Copy each line below in which the string "filmy" occurs.

Collected data

§ §

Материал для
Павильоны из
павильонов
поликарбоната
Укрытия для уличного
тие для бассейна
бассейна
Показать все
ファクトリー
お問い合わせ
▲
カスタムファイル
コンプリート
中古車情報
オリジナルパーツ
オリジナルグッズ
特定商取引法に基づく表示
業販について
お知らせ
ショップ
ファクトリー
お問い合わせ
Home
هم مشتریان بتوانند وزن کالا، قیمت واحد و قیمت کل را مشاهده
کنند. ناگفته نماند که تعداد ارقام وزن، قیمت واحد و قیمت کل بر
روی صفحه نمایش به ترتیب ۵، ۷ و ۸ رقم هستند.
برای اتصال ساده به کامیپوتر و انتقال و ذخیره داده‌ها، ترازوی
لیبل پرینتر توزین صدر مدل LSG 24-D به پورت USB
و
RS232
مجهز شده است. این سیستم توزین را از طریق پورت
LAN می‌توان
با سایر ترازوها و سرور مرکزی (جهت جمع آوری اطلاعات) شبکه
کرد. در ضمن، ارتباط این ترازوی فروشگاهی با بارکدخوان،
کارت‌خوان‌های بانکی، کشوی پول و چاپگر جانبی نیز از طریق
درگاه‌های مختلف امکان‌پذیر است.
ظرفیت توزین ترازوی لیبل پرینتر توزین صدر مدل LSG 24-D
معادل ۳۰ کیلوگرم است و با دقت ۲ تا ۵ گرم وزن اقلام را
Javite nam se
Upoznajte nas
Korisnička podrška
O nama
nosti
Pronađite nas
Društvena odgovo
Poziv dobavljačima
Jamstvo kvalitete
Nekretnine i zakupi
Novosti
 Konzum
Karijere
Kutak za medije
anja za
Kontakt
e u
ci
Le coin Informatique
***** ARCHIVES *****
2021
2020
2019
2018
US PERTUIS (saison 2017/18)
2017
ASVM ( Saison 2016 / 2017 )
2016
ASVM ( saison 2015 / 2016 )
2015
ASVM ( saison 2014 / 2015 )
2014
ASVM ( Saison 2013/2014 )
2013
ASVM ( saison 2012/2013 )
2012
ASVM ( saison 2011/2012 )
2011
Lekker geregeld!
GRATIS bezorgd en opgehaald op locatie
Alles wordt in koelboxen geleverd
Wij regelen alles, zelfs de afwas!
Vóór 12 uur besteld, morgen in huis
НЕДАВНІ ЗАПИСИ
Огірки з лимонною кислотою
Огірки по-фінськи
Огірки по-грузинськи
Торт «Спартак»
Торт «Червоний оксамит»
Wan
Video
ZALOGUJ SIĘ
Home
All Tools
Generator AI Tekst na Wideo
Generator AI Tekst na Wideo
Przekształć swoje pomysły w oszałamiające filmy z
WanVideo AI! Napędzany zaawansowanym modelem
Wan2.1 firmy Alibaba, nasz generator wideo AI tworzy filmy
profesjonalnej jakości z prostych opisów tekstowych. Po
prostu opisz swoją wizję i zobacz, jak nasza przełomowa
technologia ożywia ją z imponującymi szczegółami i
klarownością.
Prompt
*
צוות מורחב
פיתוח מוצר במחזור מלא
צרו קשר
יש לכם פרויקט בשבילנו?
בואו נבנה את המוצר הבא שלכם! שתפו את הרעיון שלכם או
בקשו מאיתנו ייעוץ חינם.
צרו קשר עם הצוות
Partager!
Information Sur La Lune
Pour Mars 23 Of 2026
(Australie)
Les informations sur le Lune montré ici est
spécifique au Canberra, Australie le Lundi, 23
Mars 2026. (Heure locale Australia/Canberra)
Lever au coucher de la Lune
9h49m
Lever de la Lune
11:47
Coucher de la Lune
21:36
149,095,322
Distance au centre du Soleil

§ §

*Response for this exercise*
Przekształć swoje pomysły w oszałamiające filmy z
Wan2.1 firmy Alibaba, nasz generator wideo AI tworzy filmy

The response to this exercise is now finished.